The figures also offer clues as to who is doing best at conservation.
"Even taking into account differences in weather and demographics, these numbers show there has been widely divergent success and failure on water efficiency," said Peter Gleick, president of the Pacific Institute, an Oakland nonprofit group that studies water use. "Some water agencies have done a lot more than others in encouraging more efficient use of water."
In the East Bay, where summer temperatures regularly hit 100 degrees, the Contra Costa Water District reports 183 gallons per capita, for example, less than the state average of 196 gallons per day.
The district offers free water audits to residents and rebates for people who buy water-efficient toilets and appliances or replace lawns with drought-tolerant plants.
"We've had conservation programs in place for decades," said Jennifer Allen, a spokeswoman for the district. "But we can always do more."
To arrive at the per-capita totals, each water provider added up all residential, government and business use and divided by population over a consecutive 10-year period they chose between 1995 and 2010. The totals do not include agriculture, which uses 80 percent of the water that people consume in California.
In addition to the clear difference in water usage between rich towns and poor towns, a review of the 355 cities and water districts in the database shows other patterns:
No water meters
One factor that has kept urban water use high around Sacramento and much of the Central Valley is that many of the homes didn't have water meters until recently. They now are gradually being installed after former Gov. Arnold Schwarzenegger signed a 2004 law mandating meters statewide by 2025.
According to the database, Folsom, a city of 72,000 east of Sacramento, averaged 429 gallons per person. But that's partly because in the past the city charged all homeowners a $35 monthly fee -- no matter how much water they used, said Marcus Yasutake, the city's water director. As of 2011, however, meters have been installed and tiered rates put in place that charge more for people who consume the most water. Per-capita use is already falling steadily, he said.
"We hope not to be at the top of the list in the future," Yasutake said.
The numbers are part of "urban water management plans" that each city and water agency is required to submit every five years. Before the drought, they received little notice. Now, they are a sensitive subject.

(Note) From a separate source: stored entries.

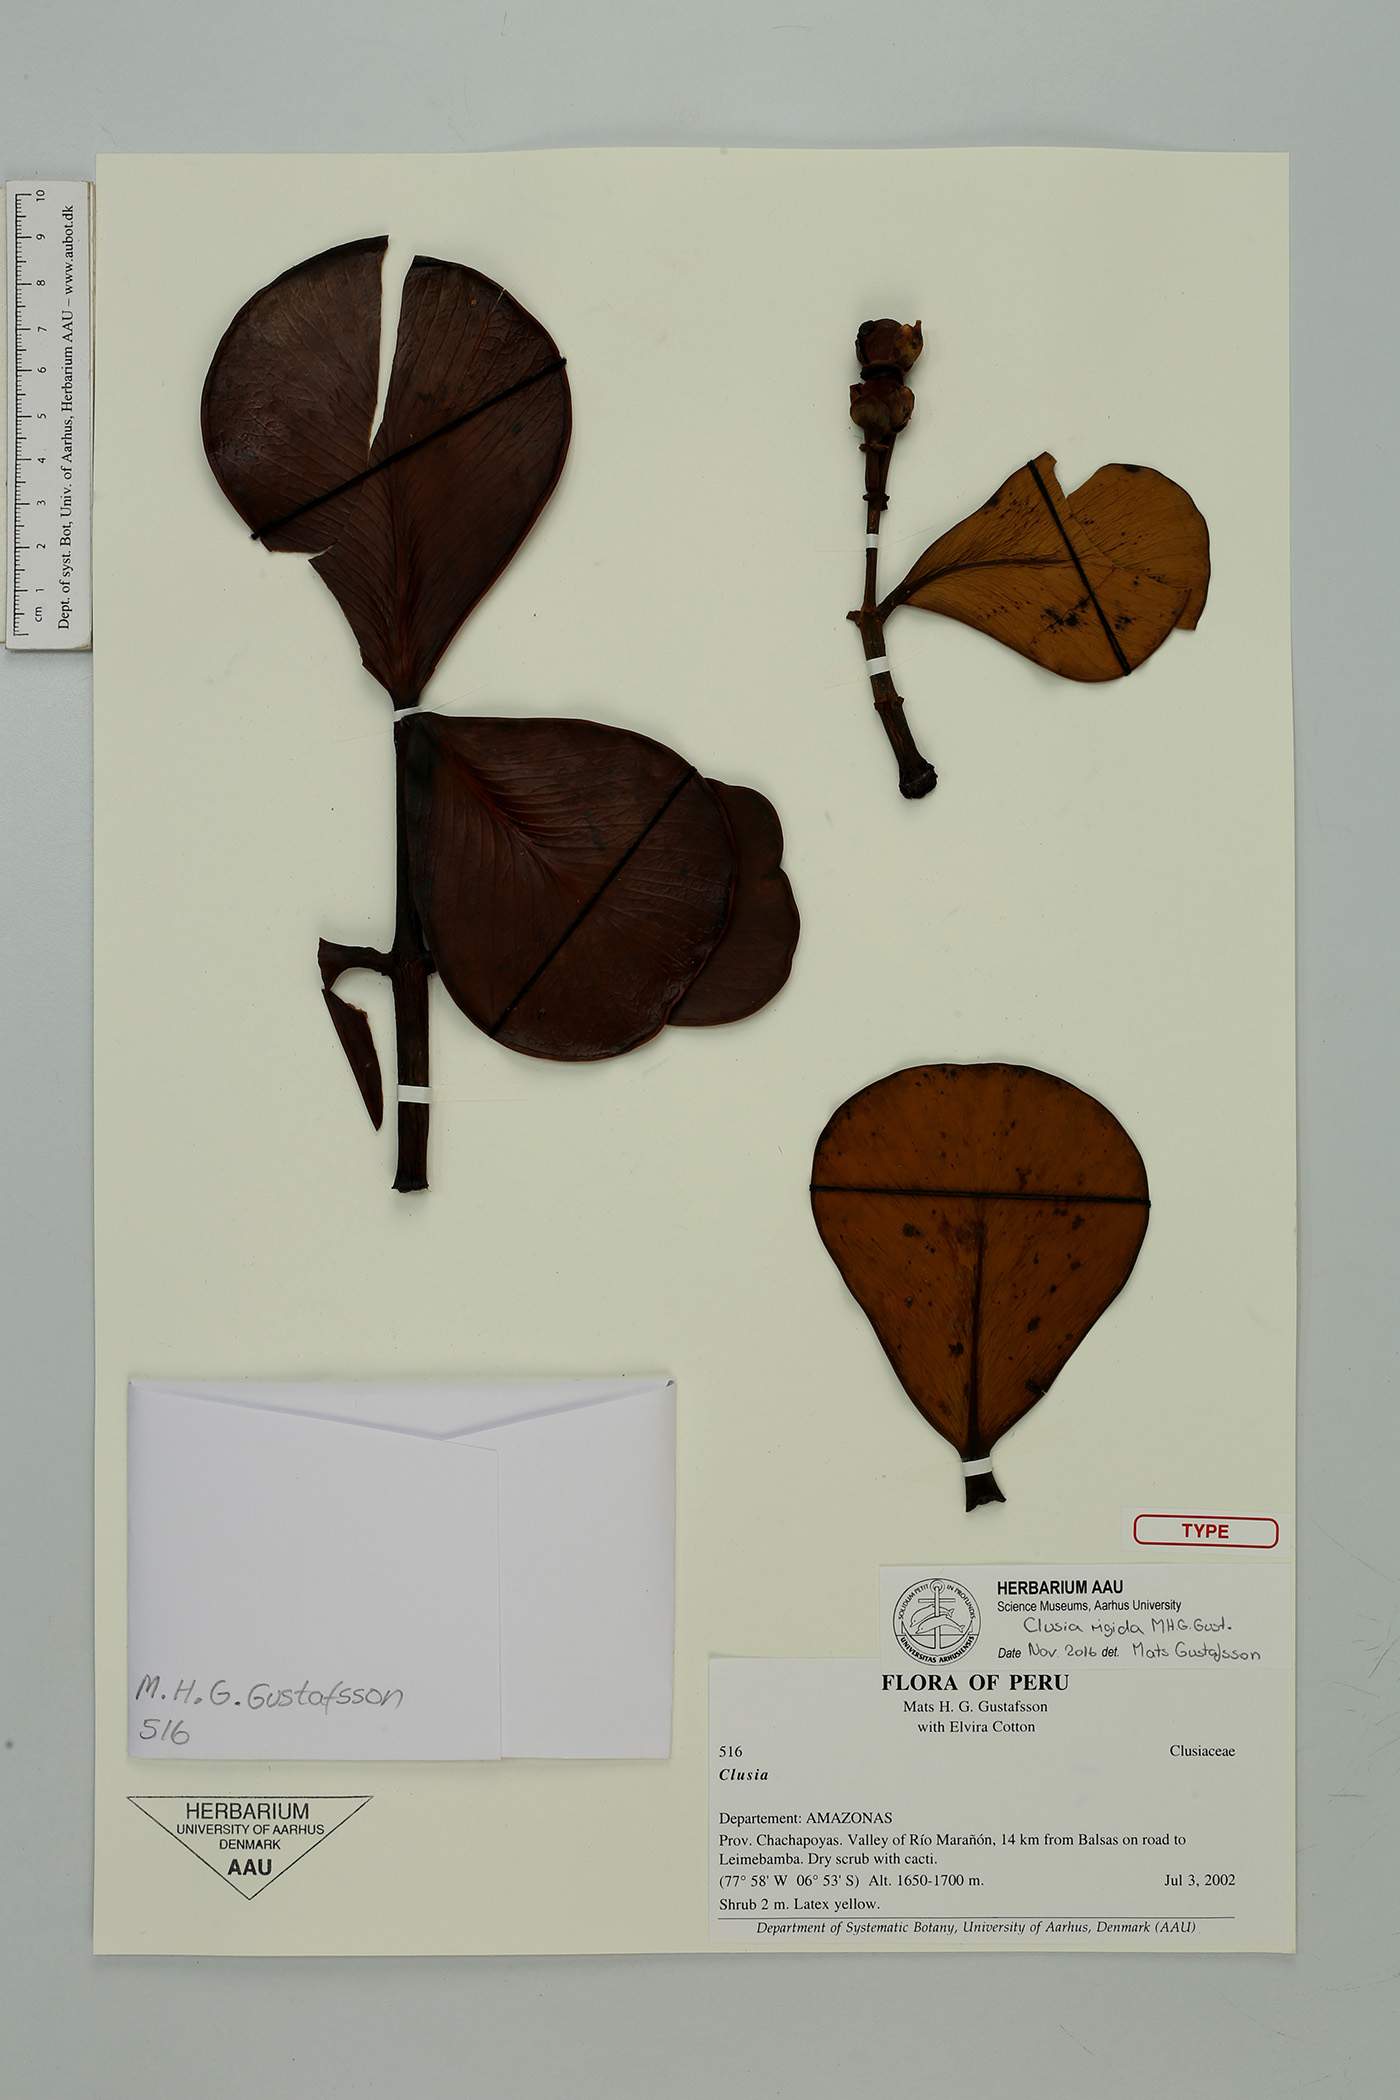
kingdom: Plantae
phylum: Tracheophyta
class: Magnoliopsida
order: Malpighiales
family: Clusiaceae
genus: Clusia
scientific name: Clusia rigida
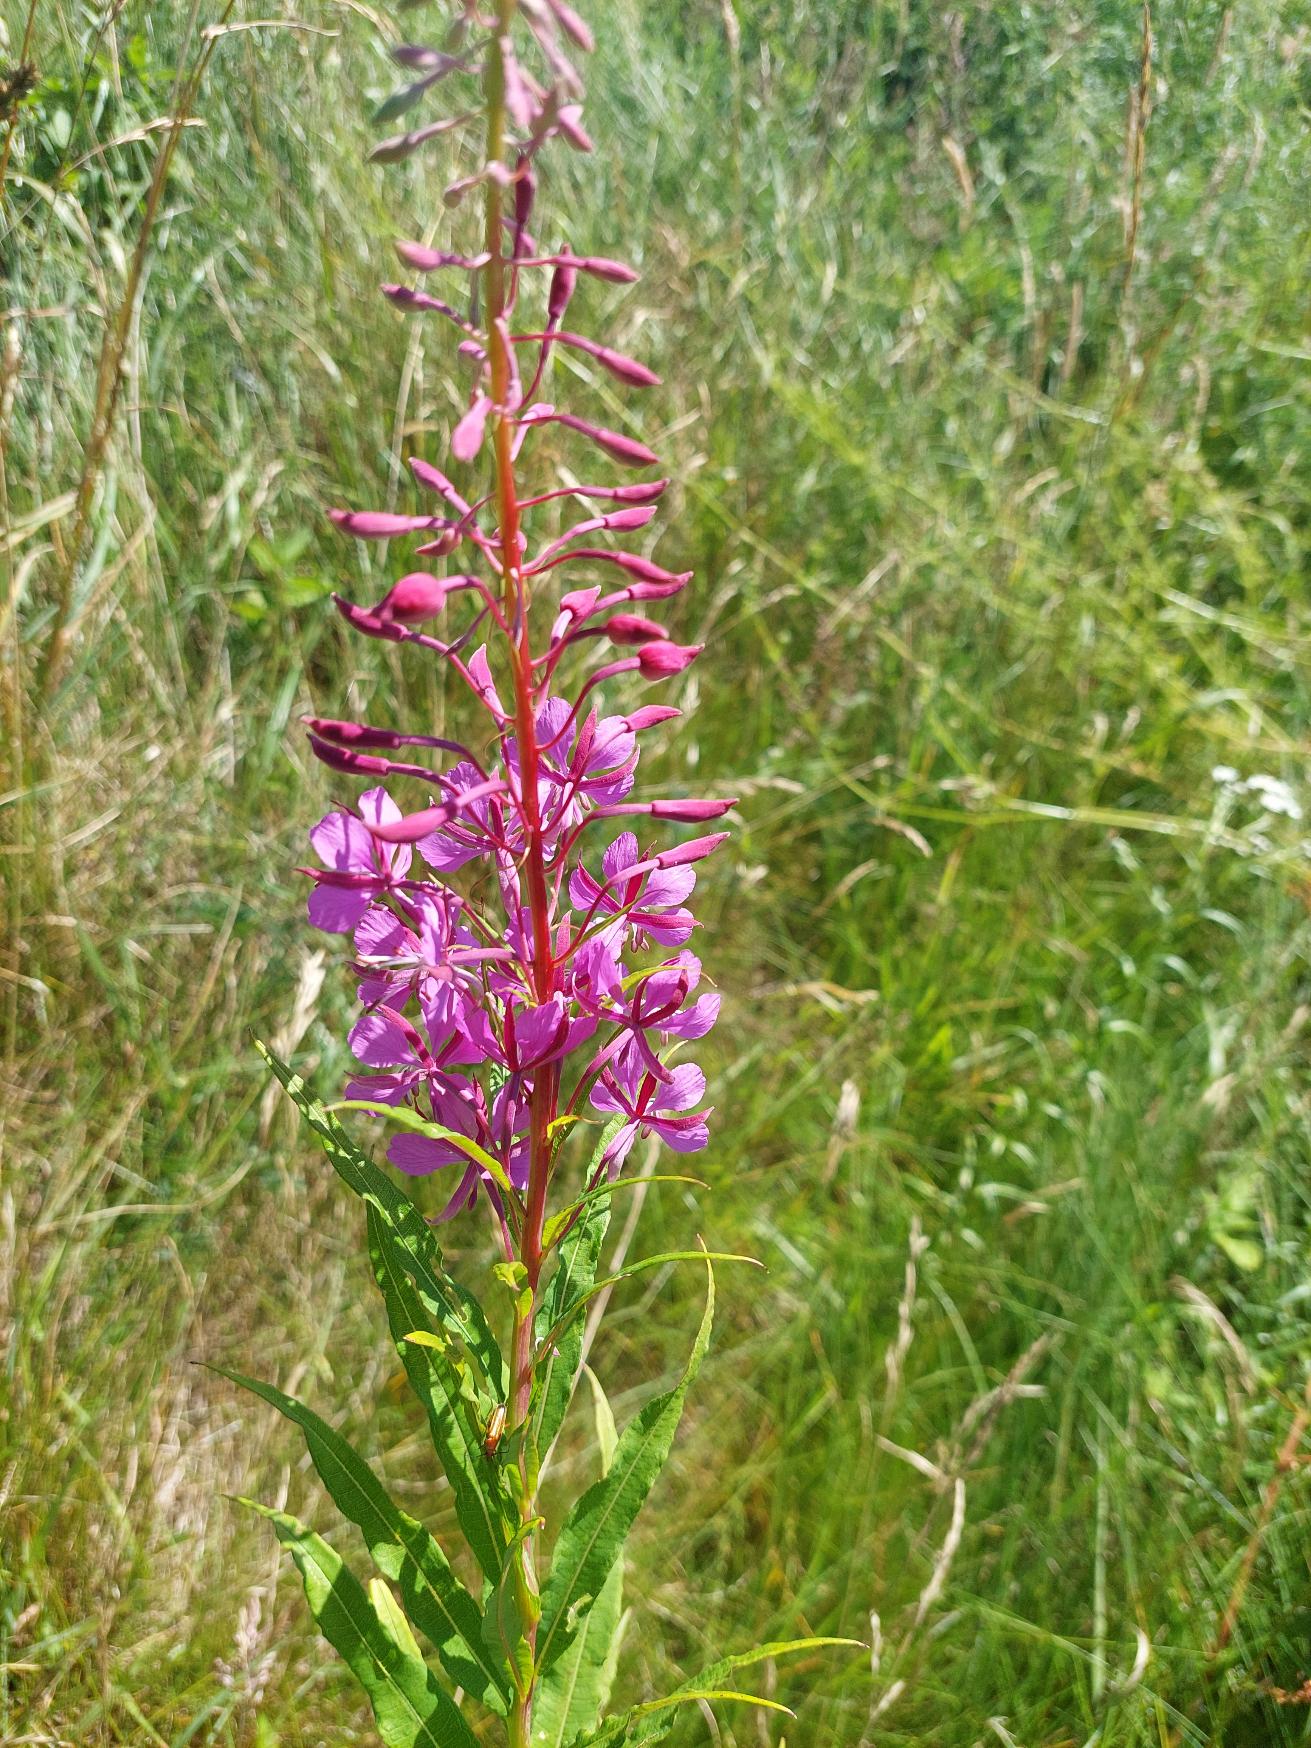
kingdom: Plantae
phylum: Tracheophyta
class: Magnoliopsida
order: Myrtales
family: Onagraceae
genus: Chamaenerion
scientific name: Chamaenerion angustifolium
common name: Gederams
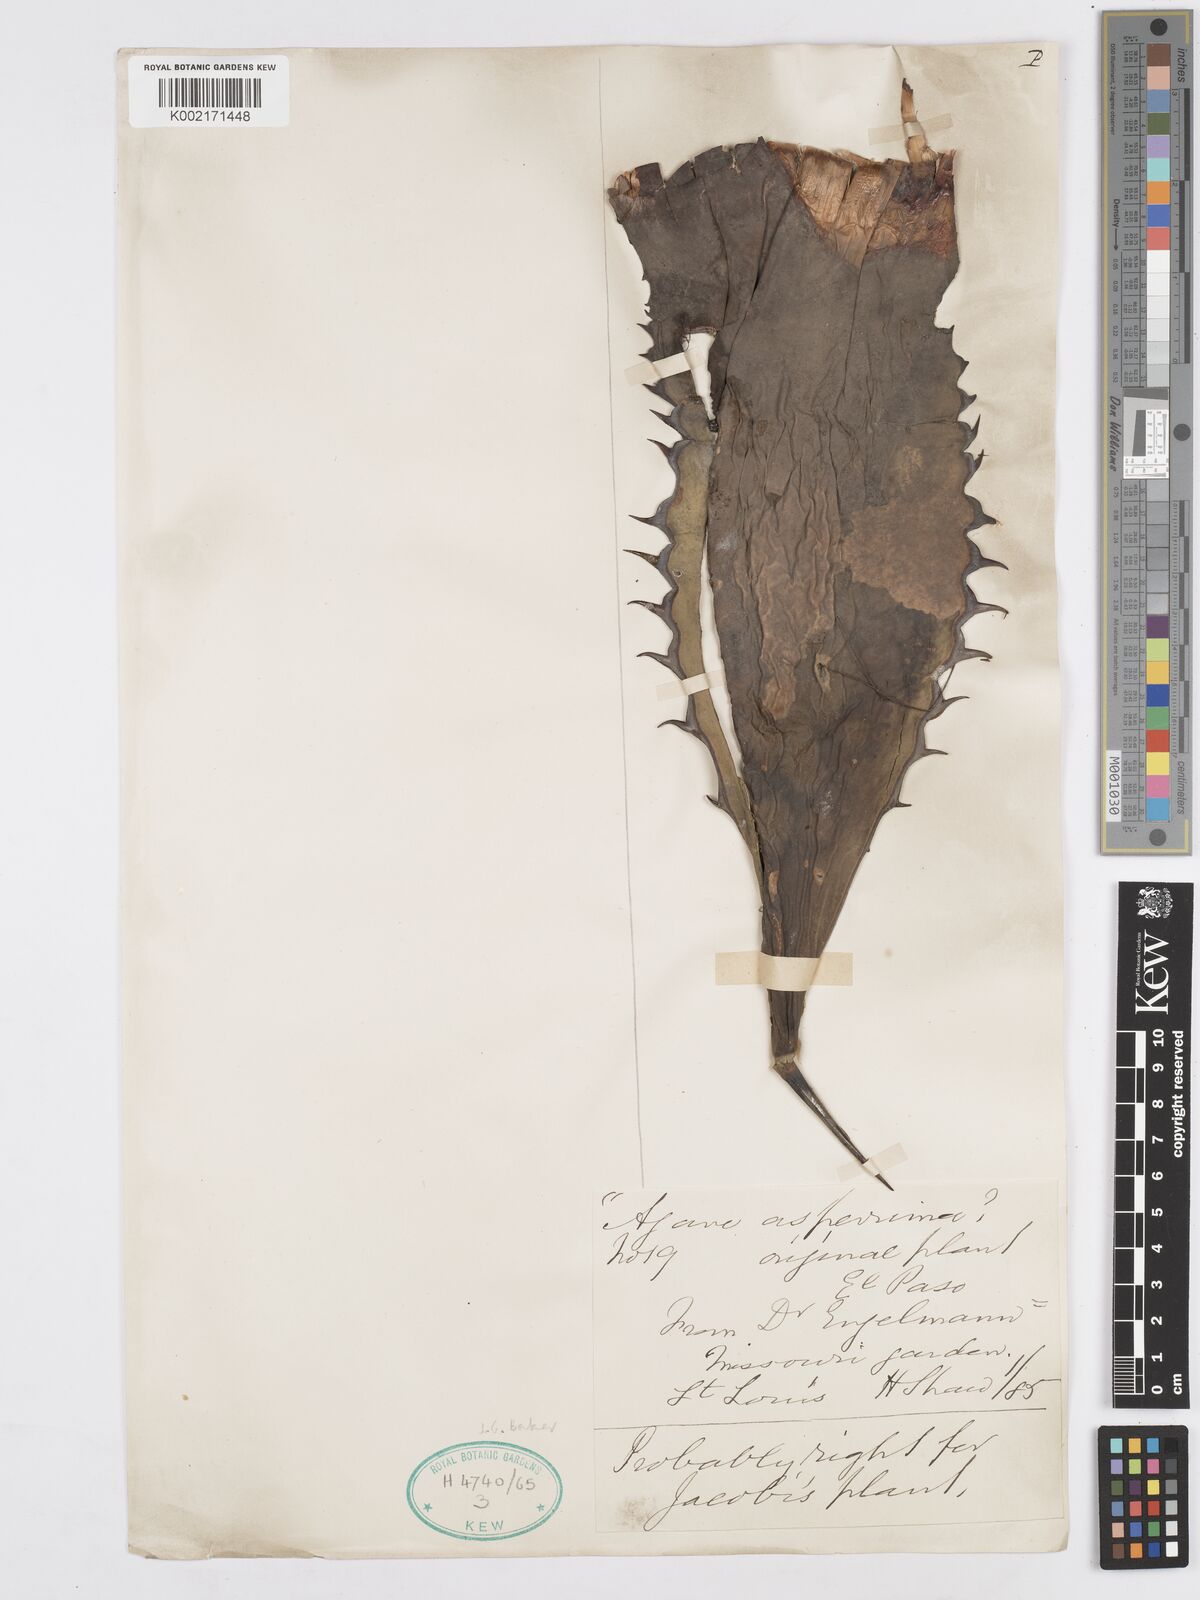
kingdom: Plantae
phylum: Tracheophyta
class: Liliopsida
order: Asparagales
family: Asparagaceae
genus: Agave
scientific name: Agave asperrima
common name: Rough agave
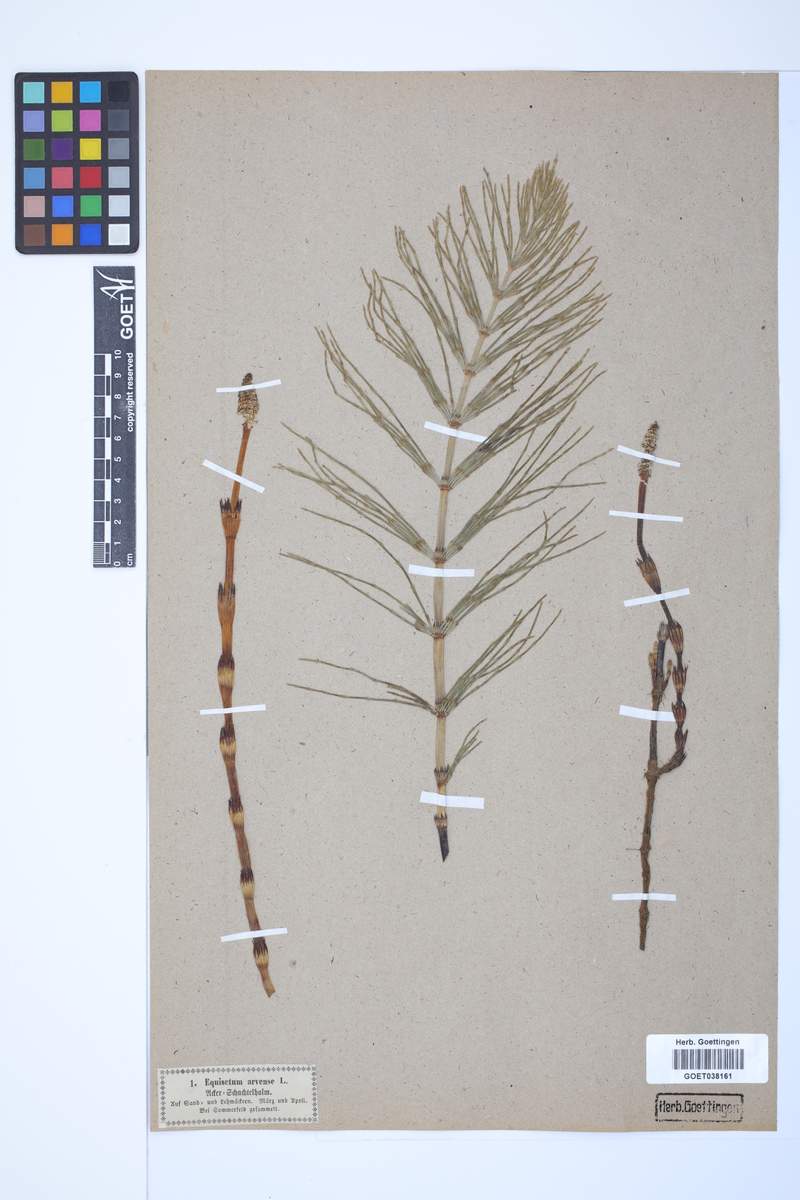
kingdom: Plantae
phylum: Tracheophyta
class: Polypodiopsida
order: Equisetales
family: Equisetaceae
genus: Equisetum
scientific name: Equisetum arvense
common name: Field horsetail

"It's not a contest, other than to see who can drop the furthest from their baseline," said Peter Brostrom, chief of water-use efficiency at the state Department of Water Resources. "But there is a lot of concern among water suppliers about how the number looks and how they are being compared to other communities."
Indeed, Palm Springs water officials say they're extremely aware that the city has the among highest per-capita water use in the state -- 736 gallons per person per day.
"It's my least favorite number," said Katie Ruark, a spokeswoman for the Desert Water Agency. "The problem for us is that we have so many seasonal residents. We have snow birds who come in, and none of them can be counted as permanent residents. So our population is based only on the census, and our use is based on everyone who is here."
Gleick, at the Pacific Institute, said that the drought should convince every city and water agency in the state to adopt tiered water rates and expand rebate programs that encourage people to buy water-efficient appliances and to replace lawns with drought-tolerant native plants.
"Even in the good water districts," he said, "there is more that can be done and should be done, starting yesterday."